=== Begin Enclosure ===

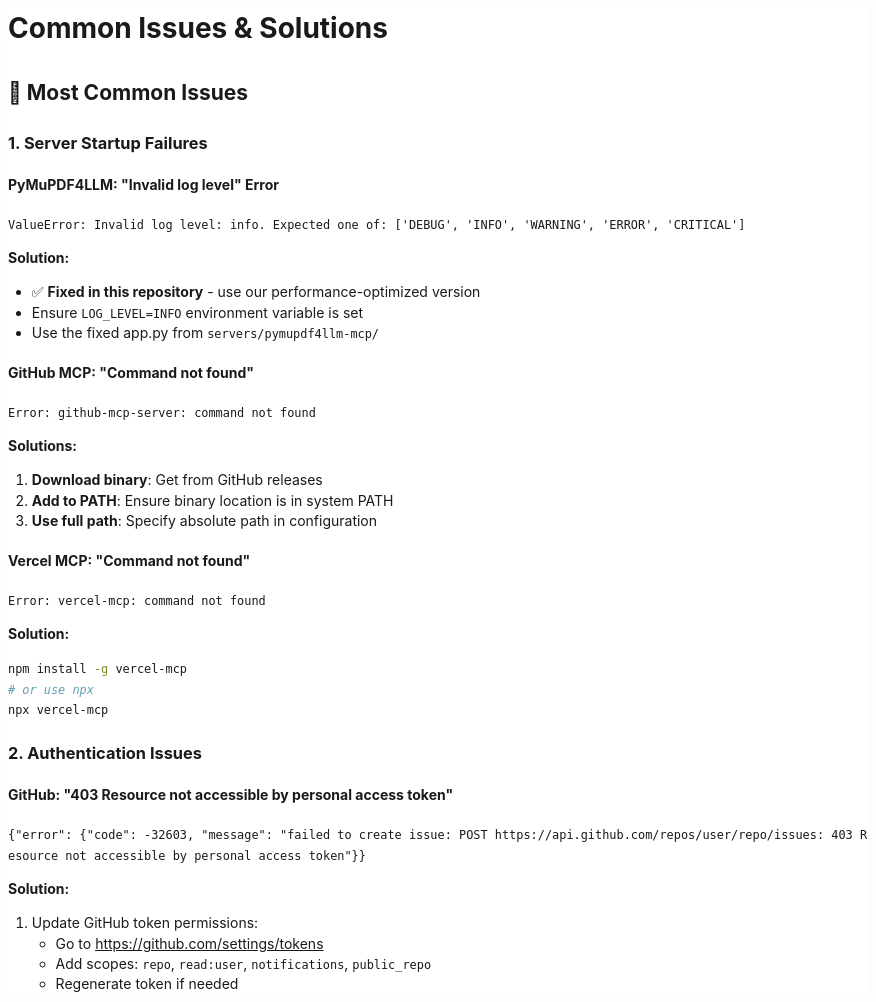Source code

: # Common Issues & Solutions

## 🚨 Most Common Issues

### 1. **Server Startup Failures**

#### PyMuPDF4LLM: "Invalid log level" Error
```
ValueError: Invalid log level: info. Expected one of: ['DEBUG', 'INFO', 'WARNING', 'ERROR', 'CRITICAL']
```

**Solution:**
- ✅ **Fixed in this repository** - use our performance-optimized version
- Ensure `LOG_LEVEL=INFO` environment variable is set
- Use the fixed app.py from `servers/pymupdf4llm-mcp/`

#### GitHub MCP: "Command not found"
```
Error: github-mcp-server: command not found
```

**Solutions:**
1. **Download binary**: Get from GitHub releases
2. **Add to PATH**: Ensure binary location is in system PATH
3. **Use full path**: Specify absolute path in configuration

#### Vercel MCP: "Command not found"
```
Error: vercel-mcp: command not found
```

**Solution:**
```bash
npm install -g vercel-mcp
# or use npx
npx vercel-mcp
```

### 2. **Authentication Issues**

#### GitHub: "403 Resource not accessible by personal access token"
```
{"error": {"code": -32603, "message": "failed to create issue: POST https://api.github.com/repos/user/repo/issues: 403 Resource not accessible by personal access token"}}
```

**Solution:**
1. Update GitHub token permissions:
   - Go to https://github.com/settings/tokens
   - Add scopes: `repo`, `read:user`, `notifications`, `public_repo`
   - Regenerate token if needed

=== End Enclosure ===

### ACTIVITY:
What is needed is a word-for-word restatement of every line from the one with "### 2. **Authentication Issues**" to the end of the entries above.

### SOLUTION:
### 2. **Authentication Issues**

#### GitHub: "403 Resource not accessible by personal access token"
```
{"error": {"code": -32603, "message": "failed to create issue: POST https://api.github.com/repos/user/repo/issues: 403 Resource not accessible by personal access token"}}
```

**Solution:**
1. Update GitHub token permissions:
   - Go to https://github.com/settings/tokens
   - Add scopes: `repo`, `read:user`, `notifications`, `public_repo`
   - Regenerate token if needed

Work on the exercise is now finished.